Upping levels of dietary fibre may reduce the risk of heart attack in patients with previous heart problems, but the type of fibre may also have a role to play, suggests the results of a study in northern Italy.
The study, performed at the Istituto di Richerche Farmacologiche 'Mario Negri' in Milan, investigated the association between fibre intake - according to type and source of fibre - and risk of heart attack in a Mediterranean country.
Reporting in this month's European Journal of Clinical Nutrition, the researchers found that total fibre intake reduced heart attack risk by 28 per cent , but unexpectedly, cereal fibre registered a positive effect of 11 per cent, increasing the chances of heart attack.

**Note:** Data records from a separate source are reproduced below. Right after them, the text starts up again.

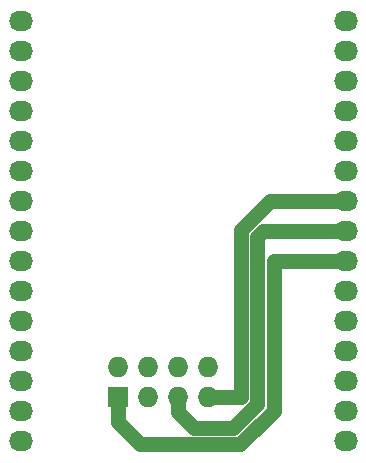
<source format=gbl>
G04 #@! TF.GenerationSoftware,KiCad,Pcbnew,(5.0.0-rc2-dev-482-gf81c77cd4)*
G04 #@! TF.CreationDate,2018-08-02T20:03:37+02:00*
G04 #@! TF.ProjectId,ha_plattform,68615F706C617474666F726D2E6B6963,rev?*
G04 #@! TF.SameCoordinates,Original*
G04 #@! TF.FileFunction,Copper,L2,Bot,Signal*
G04 #@! TF.FilePolarity,Positive*
%FSLAX46Y46*%
G04 Gerber Fmt 4.6, Leading zero omitted, Abs format (unit mm)*
G04 Created by KiCad (PCBNEW (5.0.0-rc2-dev-482-gf81c77cd4)) date Thu Aug  2 20:03:37 2018*
%MOMM*%
%LPD*%
G01*
G04 APERTURE LIST*
%ADD10O,2.032000X1.727200*%
%ADD11O,1.727200X1.727200*%
%ADD12R,1.727200X1.727200*%
%ADD13C,1.270000*%
G04 APERTURE END LIST*
D10*
X49297800Y-66136600D03*
X49297800Y-63596600D03*
X49297800Y-61056600D03*
X49297800Y-58516600D03*
X49297800Y-55976600D03*
X49297800Y-53436600D03*
X49297800Y-50896600D03*
X49297800Y-48356600D03*
X49297800Y-45816600D03*
X49297800Y-43276600D03*
X49297800Y-40736600D03*
X49297800Y-38196600D03*
X49297800Y-35656600D03*
X49297800Y-33116600D03*
X49297800Y-30576600D03*
X21776900Y-30576600D03*
X21776900Y-33116600D03*
X21776900Y-35656600D03*
X21776900Y-38196600D03*
X21776900Y-40736600D03*
X21776900Y-43276600D03*
X21776900Y-45816600D03*
X21776900Y-48356600D03*
X21776900Y-50896600D03*
X21776900Y-53436600D03*
X21776900Y-55976600D03*
X21776900Y-58516600D03*
X21776900Y-61056600D03*
X21776900Y-63596600D03*
X21776900Y-66136600D03*
D11*
X37634000Y-62396000D03*
X37634000Y-59856000D03*
X35094000Y-62396000D03*
X35094000Y-59856000D03*
X32554000Y-62396000D03*
X32554000Y-59856000D03*
D12*
X30014000Y-62396000D03*
D11*
X30014000Y-59856000D03*
D13*
X30014000Y-64529600D02*
X31881410Y-66397010D01*
X30014000Y-62396000D02*
X30014000Y-64529600D01*
X40344331Y-66397009D02*
X43188020Y-63553320D01*
X43191420Y-50896600D02*
X49297800Y-50896600D01*
X43188020Y-63553320D02*
X43188020Y-50900000D01*
X43188020Y-50900000D02*
X43191420Y-50896600D01*
X31881410Y-66397010D02*
X40344331Y-66397009D01*
X42853400Y-45816600D02*
X49297800Y-45816600D01*
X40394000Y-48276000D02*
X42853400Y-45816600D01*
X37634000Y-62396000D02*
X40394000Y-62396000D01*
X40394000Y-62396000D02*
X40394000Y-48276000D01*
X42289070Y-48356600D02*
X49297800Y-48356600D01*
X36476686Y-65000000D02*
X39765670Y-65000000D01*
X35094000Y-62396000D02*
X35094000Y-63617314D01*
X35094000Y-63617314D02*
X36476686Y-65000000D01*
X41791010Y-62974660D02*
X41791010Y-48854660D01*
X39765670Y-65000000D02*
X41791010Y-62974660D01*
X41791010Y-48854660D02*
X42289070Y-48356600D01*
M02*

</source>
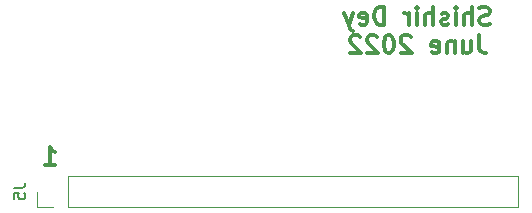
<source format=gbr>
%TF.GenerationSoftware,KiCad,Pcbnew,(6.0.5)*%
%TF.CreationDate,2022-06-13T21:30:09+05:30*%
%TF.ProjectId,pcb-dev-dsPIC30F3011,7063622d-6465-4762-9d64-735049433330,rev?*%
%TF.SameCoordinates,Original*%
%TF.FileFunction,Legend,Bot*%
%TF.FilePolarity,Positive*%
%FSLAX46Y46*%
G04 Gerber Fmt 4.6, Leading zero omitted, Abs format (unit mm)*
G04 Created by KiCad (PCBNEW (6.0.5)) date 2022-06-13 21:30:09*
%MOMM*%
%LPD*%
G01*
G04 APERTURE LIST*
%ADD10C,0.300000*%
%ADD11C,0.150000*%
%ADD12C,0.120000*%
G04 APERTURE END LIST*
D10*
X127046428Y-139738571D02*
X127903571Y-139738571D01*
X127475000Y-139738571D02*
X127475000Y-138238571D01*
X127617857Y-138452857D01*
X127760714Y-138595714D01*
X127903571Y-138667142D01*
X164707142Y-127799642D02*
X164492857Y-127871071D01*
X164135714Y-127871071D01*
X163992857Y-127799642D01*
X163921428Y-127728214D01*
X163850000Y-127585357D01*
X163850000Y-127442500D01*
X163921428Y-127299642D01*
X163992857Y-127228214D01*
X164135714Y-127156785D01*
X164421428Y-127085357D01*
X164564285Y-127013928D01*
X164635714Y-126942500D01*
X164707142Y-126799642D01*
X164707142Y-126656785D01*
X164635714Y-126513928D01*
X164564285Y-126442500D01*
X164421428Y-126371071D01*
X164064285Y-126371071D01*
X163850000Y-126442500D01*
X163207142Y-127871071D02*
X163207142Y-126371071D01*
X162564285Y-127871071D02*
X162564285Y-127085357D01*
X162635714Y-126942500D01*
X162778571Y-126871071D01*
X162992857Y-126871071D01*
X163135714Y-126942500D01*
X163207142Y-127013928D01*
X161850000Y-127871071D02*
X161850000Y-126871071D01*
X161850000Y-126371071D02*
X161921428Y-126442500D01*
X161850000Y-126513928D01*
X161778571Y-126442500D01*
X161850000Y-126371071D01*
X161850000Y-126513928D01*
X161207142Y-127799642D02*
X161064285Y-127871071D01*
X160778571Y-127871071D01*
X160635714Y-127799642D01*
X160564285Y-127656785D01*
X160564285Y-127585357D01*
X160635714Y-127442500D01*
X160778571Y-127371071D01*
X160992857Y-127371071D01*
X161135714Y-127299642D01*
X161207142Y-127156785D01*
X161207142Y-127085357D01*
X161135714Y-126942500D01*
X160992857Y-126871071D01*
X160778571Y-126871071D01*
X160635714Y-126942500D01*
X159921428Y-127871071D02*
X159921428Y-126371071D01*
X159278571Y-127871071D02*
X159278571Y-127085357D01*
X159350000Y-126942500D01*
X159492857Y-126871071D01*
X159707142Y-126871071D01*
X159850000Y-126942500D01*
X159921428Y-127013928D01*
X158564285Y-127871071D02*
X158564285Y-126871071D01*
X158564285Y-126371071D02*
X158635714Y-126442500D01*
X158564285Y-126513928D01*
X158492857Y-126442500D01*
X158564285Y-126371071D01*
X158564285Y-126513928D01*
X157850000Y-127871071D02*
X157850000Y-126871071D01*
X157850000Y-127156785D02*
X157778571Y-127013928D01*
X157707142Y-126942500D01*
X157564285Y-126871071D01*
X157421428Y-126871071D01*
X155778571Y-127871071D02*
X155778571Y-126371071D01*
X155421428Y-126371071D01*
X155207142Y-126442500D01*
X155064285Y-126585357D01*
X154992857Y-126728214D01*
X154921428Y-127013928D01*
X154921428Y-127228214D01*
X154992857Y-127513928D01*
X155064285Y-127656785D01*
X155207142Y-127799642D01*
X155421428Y-127871071D01*
X155778571Y-127871071D01*
X153707142Y-127799642D02*
X153850000Y-127871071D01*
X154135714Y-127871071D01*
X154278571Y-127799642D01*
X154350000Y-127656785D01*
X154350000Y-127085357D01*
X154278571Y-126942500D01*
X154135714Y-126871071D01*
X153850000Y-126871071D01*
X153707142Y-126942500D01*
X153635714Y-127085357D01*
X153635714Y-127228214D01*
X154350000Y-127371071D01*
X153135714Y-126871071D02*
X152778571Y-127871071D01*
X152421428Y-126871071D02*
X152778571Y-127871071D01*
X152921428Y-128228214D01*
X152992857Y-128299642D01*
X153135714Y-128371071D01*
X163814285Y-128786071D02*
X163814285Y-129857500D01*
X163885714Y-130071785D01*
X164028571Y-130214642D01*
X164242857Y-130286071D01*
X164385714Y-130286071D01*
X162457142Y-129286071D02*
X162457142Y-130286071D01*
X163100000Y-129286071D02*
X163100000Y-130071785D01*
X163028571Y-130214642D01*
X162885714Y-130286071D01*
X162671428Y-130286071D01*
X162528571Y-130214642D01*
X162457142Y-130143214D01*
X161742857Y-129286071D02*
X161742857Y-130286071D01*
X161742857Y-129428928D02*
X161671428Y-129357500D01*
X161528571Y-129286071D01*
X161314285Y-129286071D01*
X161171428Y-129357500D01*
X161100000Y-129500357D01*
X161100000Y-130286071D01*
X159814285Y-130214642D02*
X159957142Y-130286071D01*
X160242857Y-130286071D01*
X160385714Y-130214642D01*
X160457142Y-130071785D01*
X160457142Y-129500357D01*
X160385714Y-129357500D01*
X160242857Y-129286071D01*
X159957142Y-129286071D01*
X159814285Y-129357500D01*
X159742857Y-129500357D01*
X159742857Y-129643214D01*
X160457142Y-129786071D01*
X158028571Y-128928928D02*
X157957142Y-128857500D01*
X157814285Y-128786071D01*
X157457142Y-128786071D01*
X157314285Y-128857500D01*
X157242857Y-128928928D01*
X157171428Y-129071785D01*
X157171428Y-129214642D01*
X157242857Y-129428928D01*
X158100000Y-130286071D01*
X157171428Y-130286071D01*
X156242857Y-128786071D02*
X156100000Y-128786071D01*
X155957142Y-128857500D01*
X155885714Y-128928928D01*
X155814285Y-129071785D01*
X155742857Y-129357500D01*
X155742857Y-129714642D01*
X155814285Y-130000357D01*
X155885714Y-130143214D01*
X155957142Y-130214642D01*
X156100000Y-130286071D01*
X156242857Y-130286071D01*
X156385714Y-130214642D01*
X156457142Y-130143214D01*
X156528571Y-130000357D01*
X156600000Y-129714642D01*
X156600000Y-129357500D01*
X156528571Y-129071785D01*
X156457142Y-128928928D01*
X156385714Y-128857500D01*
X156242857Y-128786071D01*
X155171428Y-128928928D02*
X155100000Y-128857500D01*
X154957142Y-128786071D01*
X154600000Y-128786071D01*
X154457142Y-128857500D01*
X154385714Y-128928928D01*
X154314285Y-129071785D01*
X154314285Y-129214642D01*
X154385714Y-129428928D01*
X155242857Y-130286071D01*
X154314285Y-130286071D01*
X153742857Y-128928928D02*
X153671428Y-128857500D01*
X153528571Y-128786071D01*
X153171428Y-128786071D01*
X153028571Y-128857500D01*
X152957142Y-128928928D01*
X152885714Y-129071785D01*
X152885714Y-129214642D01*
X152957142Y-129428928D01*
X153814285Y-130286071D01*
X152885714Y-130286071D01*
D11*
%TO.C,J5*%
X124402380Y-141666666D02*
X125116666Y-141666666D01*
X125259523Y-141619047D01*
X125354761Y-141523809D01*
X125402380Y-141380952D01*
X125402380Y-141285714D01*
X124402380Y-142619047D02*
X124402380Y-142142857D01*
X124878571Y-142095238D01*
X124830952Y-142142857D01*
X124783333Y-142238095D01*
X124783333Y-142476190D01*
X124830952Y-142571428D01*
X124878571Y-142619047D01*
X124973809Y-142666666D01*
X125211904Y-142666666D01*
X125307142Y-142619047D01*
X125354761Y-142571428D01*
X125402380Y-142476190D01*
X125402380Y-142238095D01*
X125354761Y-142142857D01*
X125307142Y-142095238D01*
D12*
X126390000Y-143330000D02*
X127720000Y-143330000D01*
X128990000Y-143330000D02*
X167150000Y-143330000D01*
X128990000Y-140670000D02*
X128990000Y-143330000D01*
X167150000Y-140670000D02*
X167150000Y-143330000D01*
X126390000Y-142000000D02*
X126390000Y-143330000D01*
X128990000Y-140670000D02*
X167150000Y-140670000D01*
%TD*%
M02*

</source>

A total of 507 people who had had one non-fatal heart attack and 478 control participants who were in hospital for acute heart conditions were included in the study. The patients were interviewed using a questionnaire that included a validated food frequency section. Fibre was measured as non-starch polysaccharides.
The researchers also adjusted for several recognised heart attack risk factors, such as smoking, diabetes and hypertension.
The results showed evidence of an inverse relationship between the majority of fibre sources and the risk of heart attack, although the results differed according to the source. Fruit and soluble fibre had the greatest and statistically significant effect on heart health, lowering risk of attack by 36 per cent each. Total insoluble fibre and cellulose both reduced the risk by 23 per cent, while insoluble non-cellulosic polysaccharides had a lesser impact at 19 per cent, a similar result to vegetable fibre.
The study revealed that when further adjusted for carotene, vitamin C and vitamin E intake, the fruit fibre showed the strongest inverse relation with the risk of heart attack, although the association was no longer significant. According to the researchers, the protective effect of fibre was more marked in, or restricted to, subjects with the other heart attack risk factors, as mentioned above.
Though an inverse association between fibre intake and risk of heart attack appears established, the researchers said that the causality of this association is still open to debate.
In the study population, cereal fibre is mainly derived from refined grains, and the researchers gave this as a possible explanation for the lack of protection from this type of fibre.